Source document:
+ + +
6. Configuration Management Database (CMDB) (5%)

Purpose

The CMDB is the trusted record of Configuration Items (CIs) and their relationships, underpinning impact analysis, change conflict detection, and service mapping. The lowest-weighted domain, but the exam still expects core literacy.

Data model

CIs are stored in classes that extend the base cmdb_ci table; specific classes (server, application, network gear, etc.) extend it in an inheritance hierarchy. CI relationships are stored in cmdb_rel_ci and describe dependencies (Runs on, Depends on, Hosted on) that power impact maps. The Common Service Data Model (CSDM) is ServiceNow's prescribed framework for modeling services and applications consistently (business/technical/application services, business applications) — populate the CMDB to align with CSDM.

IRE — Identification and Reconciliation Engine

The Identification and Reconciliation Engine (IRE) is the single entry point that keeps the CMDB clean:

  • Identification rules decide whether an incoming CI already exists (using identifier entries/criteria). If matched, the existing record is updated; if not, a new CI is created — this prevents duplicates.
  • Reconciliation rules decide which data source is authoritative for which attributes, so that, for example, Discovery can be trusted over a manual edit for certain fields.

Data enters the CMDB via Discovery, integrations, Service Mapping, IntegrationHub ETL, and manual entry — all funneled through IRE so the same identification/reconciliation logic applies.

Exam focus

  • CMDB = CIs + relationships; CIs extend cmdb_ci; relationships in cmdb_rel_ci.
  • CSDM is the modeling framework to align to.
  • IRE: identification rules prevent duplicates (match/update vs. insert); reconciliation rules pick the authoritative source per attribute.
  • CMDB feeds change conflict detection and incident/problem CI context.

Fast-recall cheat list

  • Process purposes: Incident = restore service fast; Problem = remove root cause; Change = control change with least risk; Request = fulfill service requests; Knowledge = capture & reuse knowledge; CMDB = trusted CI/relationship record.
  • Tables (all extend task unless noted): incident, problem, change_request, sc_request (REQ), sc_req_item (RITM), sc_task (SCTASK). Knowledge: kb_knowledge (not task). CMDB: cmdb_ci, relationships cmdb_rel_ci (not task).
  • Priority = Impact + Urgency via data lookup + business rule; make manual by disabling those rules (never make read-only, never delete the field).
+ + +
Provided records:
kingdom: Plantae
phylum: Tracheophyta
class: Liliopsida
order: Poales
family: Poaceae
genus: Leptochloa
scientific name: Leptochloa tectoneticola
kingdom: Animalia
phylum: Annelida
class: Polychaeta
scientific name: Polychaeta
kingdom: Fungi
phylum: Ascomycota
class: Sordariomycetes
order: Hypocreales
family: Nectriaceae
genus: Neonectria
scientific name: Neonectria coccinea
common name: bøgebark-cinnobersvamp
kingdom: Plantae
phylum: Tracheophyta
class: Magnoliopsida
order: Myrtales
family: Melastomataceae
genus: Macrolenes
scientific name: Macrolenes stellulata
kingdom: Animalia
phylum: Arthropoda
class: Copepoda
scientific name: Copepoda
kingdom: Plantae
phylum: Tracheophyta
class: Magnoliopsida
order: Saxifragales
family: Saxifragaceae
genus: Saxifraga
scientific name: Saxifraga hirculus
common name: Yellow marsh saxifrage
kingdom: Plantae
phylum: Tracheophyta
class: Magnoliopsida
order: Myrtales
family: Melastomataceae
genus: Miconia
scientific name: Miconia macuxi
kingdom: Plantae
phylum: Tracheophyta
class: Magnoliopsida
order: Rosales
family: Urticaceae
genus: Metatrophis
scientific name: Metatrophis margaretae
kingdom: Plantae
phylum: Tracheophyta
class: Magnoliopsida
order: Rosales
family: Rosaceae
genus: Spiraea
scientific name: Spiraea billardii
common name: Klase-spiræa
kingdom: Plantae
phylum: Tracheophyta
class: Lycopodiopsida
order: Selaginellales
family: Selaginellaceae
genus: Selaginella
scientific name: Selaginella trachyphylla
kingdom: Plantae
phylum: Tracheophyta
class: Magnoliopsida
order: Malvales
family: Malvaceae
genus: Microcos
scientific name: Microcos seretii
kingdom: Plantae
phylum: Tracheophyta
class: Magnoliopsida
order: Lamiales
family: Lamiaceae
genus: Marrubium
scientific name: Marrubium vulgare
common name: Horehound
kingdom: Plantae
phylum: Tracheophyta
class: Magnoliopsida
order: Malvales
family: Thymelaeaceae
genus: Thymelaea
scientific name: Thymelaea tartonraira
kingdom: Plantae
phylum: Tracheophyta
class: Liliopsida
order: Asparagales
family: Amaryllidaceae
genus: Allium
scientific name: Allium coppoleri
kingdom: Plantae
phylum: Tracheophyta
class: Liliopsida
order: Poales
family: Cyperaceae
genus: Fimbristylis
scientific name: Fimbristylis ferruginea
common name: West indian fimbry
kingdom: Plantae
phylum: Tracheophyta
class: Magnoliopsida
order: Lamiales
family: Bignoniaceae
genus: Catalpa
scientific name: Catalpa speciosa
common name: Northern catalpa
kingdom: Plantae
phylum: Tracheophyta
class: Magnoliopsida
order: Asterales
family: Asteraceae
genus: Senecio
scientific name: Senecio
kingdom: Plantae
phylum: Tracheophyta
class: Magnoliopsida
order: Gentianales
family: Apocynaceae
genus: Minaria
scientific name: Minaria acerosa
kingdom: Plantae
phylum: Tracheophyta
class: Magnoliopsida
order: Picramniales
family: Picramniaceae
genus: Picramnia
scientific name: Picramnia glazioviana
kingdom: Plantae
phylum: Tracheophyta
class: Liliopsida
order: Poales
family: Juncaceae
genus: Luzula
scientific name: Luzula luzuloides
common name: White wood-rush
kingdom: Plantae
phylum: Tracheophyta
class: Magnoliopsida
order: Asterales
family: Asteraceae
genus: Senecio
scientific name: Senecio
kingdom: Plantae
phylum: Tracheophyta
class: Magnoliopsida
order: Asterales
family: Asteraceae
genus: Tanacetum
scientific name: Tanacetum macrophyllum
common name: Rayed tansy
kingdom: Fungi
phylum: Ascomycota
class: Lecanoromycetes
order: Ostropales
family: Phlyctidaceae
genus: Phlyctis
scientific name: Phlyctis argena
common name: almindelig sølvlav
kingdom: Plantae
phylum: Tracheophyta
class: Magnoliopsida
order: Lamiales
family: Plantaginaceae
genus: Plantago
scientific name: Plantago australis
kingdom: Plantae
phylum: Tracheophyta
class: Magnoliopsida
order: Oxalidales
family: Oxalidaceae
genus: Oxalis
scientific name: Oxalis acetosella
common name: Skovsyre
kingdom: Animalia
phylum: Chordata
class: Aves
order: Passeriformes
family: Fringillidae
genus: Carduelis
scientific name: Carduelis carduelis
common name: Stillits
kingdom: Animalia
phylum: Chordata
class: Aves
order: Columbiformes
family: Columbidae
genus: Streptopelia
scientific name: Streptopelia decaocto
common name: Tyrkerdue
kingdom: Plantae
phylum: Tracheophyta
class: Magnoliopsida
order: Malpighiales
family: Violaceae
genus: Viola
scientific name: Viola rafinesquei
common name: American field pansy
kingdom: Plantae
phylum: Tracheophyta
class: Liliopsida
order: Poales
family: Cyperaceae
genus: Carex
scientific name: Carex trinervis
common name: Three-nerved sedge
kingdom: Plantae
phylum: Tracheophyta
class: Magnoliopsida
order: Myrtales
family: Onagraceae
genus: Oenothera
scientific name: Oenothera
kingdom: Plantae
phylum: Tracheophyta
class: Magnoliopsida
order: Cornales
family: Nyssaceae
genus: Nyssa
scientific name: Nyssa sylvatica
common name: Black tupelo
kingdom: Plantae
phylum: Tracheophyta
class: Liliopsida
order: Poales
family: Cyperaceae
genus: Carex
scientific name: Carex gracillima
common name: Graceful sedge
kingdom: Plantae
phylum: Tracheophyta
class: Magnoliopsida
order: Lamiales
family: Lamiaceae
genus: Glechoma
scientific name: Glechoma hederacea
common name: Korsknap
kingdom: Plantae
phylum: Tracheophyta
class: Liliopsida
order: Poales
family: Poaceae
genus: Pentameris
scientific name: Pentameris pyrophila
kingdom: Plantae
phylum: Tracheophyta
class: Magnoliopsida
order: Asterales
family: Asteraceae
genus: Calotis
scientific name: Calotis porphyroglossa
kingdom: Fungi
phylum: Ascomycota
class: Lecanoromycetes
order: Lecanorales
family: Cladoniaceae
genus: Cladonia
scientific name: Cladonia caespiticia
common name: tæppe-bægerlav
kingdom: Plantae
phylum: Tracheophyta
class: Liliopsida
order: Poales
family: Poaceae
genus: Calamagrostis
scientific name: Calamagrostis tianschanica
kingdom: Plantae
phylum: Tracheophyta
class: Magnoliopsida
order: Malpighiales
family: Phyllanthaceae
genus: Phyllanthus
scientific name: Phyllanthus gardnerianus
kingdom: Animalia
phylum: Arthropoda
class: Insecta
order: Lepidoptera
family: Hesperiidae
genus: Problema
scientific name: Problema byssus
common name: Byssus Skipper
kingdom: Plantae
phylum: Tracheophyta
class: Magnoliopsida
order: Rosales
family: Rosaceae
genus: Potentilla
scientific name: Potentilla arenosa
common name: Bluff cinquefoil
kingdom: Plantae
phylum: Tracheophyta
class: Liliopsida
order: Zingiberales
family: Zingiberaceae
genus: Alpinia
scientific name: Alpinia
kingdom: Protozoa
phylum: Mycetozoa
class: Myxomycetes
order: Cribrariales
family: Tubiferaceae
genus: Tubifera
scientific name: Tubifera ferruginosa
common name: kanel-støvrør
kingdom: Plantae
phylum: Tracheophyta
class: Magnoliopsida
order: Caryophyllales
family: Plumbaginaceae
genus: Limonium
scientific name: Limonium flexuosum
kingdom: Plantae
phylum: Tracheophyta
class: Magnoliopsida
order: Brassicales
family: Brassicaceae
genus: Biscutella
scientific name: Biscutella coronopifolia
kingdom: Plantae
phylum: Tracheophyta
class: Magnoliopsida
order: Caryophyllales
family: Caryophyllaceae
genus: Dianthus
+ + +
Work order A:
According to the CMDB study notes, what do reconciliation rules decide?
Work order B:
Write the next part of the CMDB study notes, picking up after their final line.
The data has no part in anything asked here.

Written reply A:
They decide which data source is authoritative for which attributes.

Written reply B:
  • Incident states: New → In Progress → On Hold (needs reason) → Resolved → Closed; Canceled for errors.
  • Major incident: propose → promote → (demote); PIR after resolution.
  • Change types: Standard = pre-approved from catalog, no CAB; Normal = full risk + approval + CAB; Emergency = expedited e-CAB.
  • Change risk: default Change Risk Calculator vs. Risk Assessment plugin questionnaire.
  • CAB Workbench schedules/runs CAB; standard changes bypass it; conflict detection + blackout/maintenance windows.
  • Request hierarchy: REQ (1 per order) → RITM (1 per item) → SCTASK (optional work). RITM = what's requested; SCTASK = where work happens; closure rolls upward.
  • Catalog parts: catalog items, variables/variable sets, record producers (create records on any table), order guides (bundle items). Flow Designer = current fulfillment engine.
  • User Criteria controls visibility for both Service Catalog items and Knowledge bases: Can Read / Can Contribute / Cannot Read / Cannot Contribute — Cannot overrides Can.
  • Problem outputs: Workaround (restores service, no root cause) vs. Known Error (root cause/workaround documented).
  • KCS: capture knowledge in the flow of work, reuse, improve on use, reward.
  • CMDB IRE: identification rules (dedupe: match→update / insert) + reconciliation rules (authoritative source per attribute); align to CSDM.
  • Experiences: Service Operations Workspace for agents; Employee Center / Service Portal for self-service.
  • Exam logistics: 60 scored questions, ~90 minutes, single- and multiple-select; CSA is the prerequisite certification.